Monday, April 07, 2014

Running JGroups on Google Compute Engine

I recently started looking into Google Compute Engine (GCE) [1], an IAAS service similar to Amazon's EC2. I had been looking into EC2 a few years ago and created S3_PING back then, to simplify running JGroups clusters on EC2.

As GCE seems to be taking off, I wanted to be able to provide a simple way to run JGroups clusters on GCE, too. Of course, this also means it's simple to run Infinispan/JDG and WildFly(JBoss EAP) clusters on GCE.

So the first step was creating a discovery protocol named GOOGLE_PING.

Turns out this was surprisingly easy; only 27 lines of code as I could more or less reuse S3_PING. Google provides an S3 compatibility mode which only requires a change of the cloud storage host name !

Next, I wanted to run a number of UPerf instances on GCE and measure performance.
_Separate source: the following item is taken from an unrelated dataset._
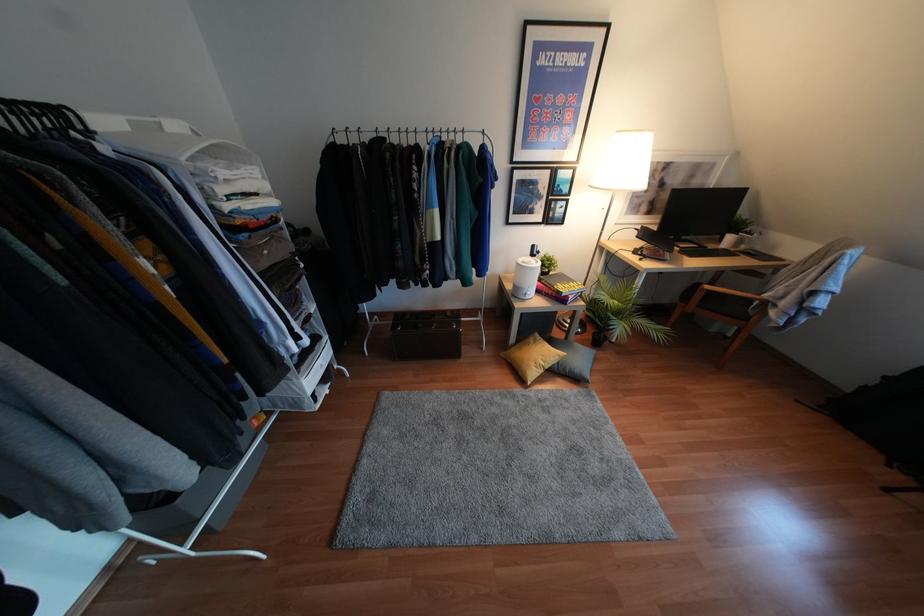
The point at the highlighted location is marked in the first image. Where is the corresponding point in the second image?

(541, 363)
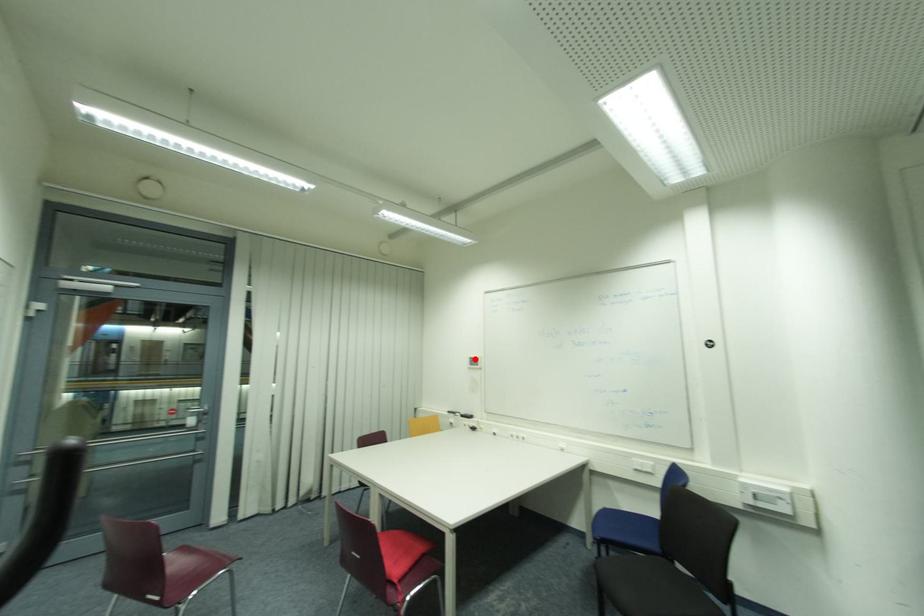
UPerf mimics Infinispan's partial replication, in which every node picks a backup for its data: every node invokes 20'000 synchronous RPCs, 80% of those are READS and 20% WRITES. Random destinations are picked for every request and when all members are done, the times to invoke the 20'000 requests are collected from all members, averaged and printed to the console.

The nice thing about UPerf is that parameters (such as the payload of each request, the number of invoker threads, the number of RPCs etc) can be changed dynamically; this is done in the form of a CONFIG RPC. All members apply the changes and therefore don't need to be restarted. (New members acquire the entire configuration from the coordinator).
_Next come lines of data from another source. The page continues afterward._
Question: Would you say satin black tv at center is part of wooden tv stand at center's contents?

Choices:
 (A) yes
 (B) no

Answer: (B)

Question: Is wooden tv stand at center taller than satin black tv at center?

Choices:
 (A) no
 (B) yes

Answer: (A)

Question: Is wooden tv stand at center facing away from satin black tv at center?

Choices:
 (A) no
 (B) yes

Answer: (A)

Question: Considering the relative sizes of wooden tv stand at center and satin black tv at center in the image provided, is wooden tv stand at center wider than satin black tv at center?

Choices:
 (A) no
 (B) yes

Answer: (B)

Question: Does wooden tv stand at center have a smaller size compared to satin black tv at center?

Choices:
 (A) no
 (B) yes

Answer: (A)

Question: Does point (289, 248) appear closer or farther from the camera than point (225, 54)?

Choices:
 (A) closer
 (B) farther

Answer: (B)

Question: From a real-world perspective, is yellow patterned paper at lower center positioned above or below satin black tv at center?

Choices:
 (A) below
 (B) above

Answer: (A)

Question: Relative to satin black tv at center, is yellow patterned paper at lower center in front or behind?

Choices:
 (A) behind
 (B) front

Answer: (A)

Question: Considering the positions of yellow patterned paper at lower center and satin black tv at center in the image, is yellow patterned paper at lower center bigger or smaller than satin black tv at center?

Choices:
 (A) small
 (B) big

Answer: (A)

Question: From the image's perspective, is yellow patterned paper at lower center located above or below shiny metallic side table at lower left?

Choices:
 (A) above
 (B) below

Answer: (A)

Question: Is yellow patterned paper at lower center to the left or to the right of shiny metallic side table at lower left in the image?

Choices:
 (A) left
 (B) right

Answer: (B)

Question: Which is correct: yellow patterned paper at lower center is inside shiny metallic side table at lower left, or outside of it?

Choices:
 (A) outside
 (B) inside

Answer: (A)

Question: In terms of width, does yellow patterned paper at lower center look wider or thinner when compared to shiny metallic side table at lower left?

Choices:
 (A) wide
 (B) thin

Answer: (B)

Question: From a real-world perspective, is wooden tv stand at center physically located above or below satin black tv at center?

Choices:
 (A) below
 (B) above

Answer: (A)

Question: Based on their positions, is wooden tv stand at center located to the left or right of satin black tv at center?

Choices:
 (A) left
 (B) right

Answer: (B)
I made 2 videos showing how this is done. Part 1 [3] shows how to setup and configure JGroups to run on 2 node cluster, and part 2 [4] shows a 100 node cluster and measures performance of UPerf. I hope to add a part 3 later, when I have a quota to run 1000 cores...

The first part can be seen here:

The second part is here:

Enjoy !






  1. You often mention about EC2 packet size limitation. Is there a similar limitation on GCE?

  2. I don't know about UDP (with ip_mcast=false), but since this test was run under TCP, there is no such problem.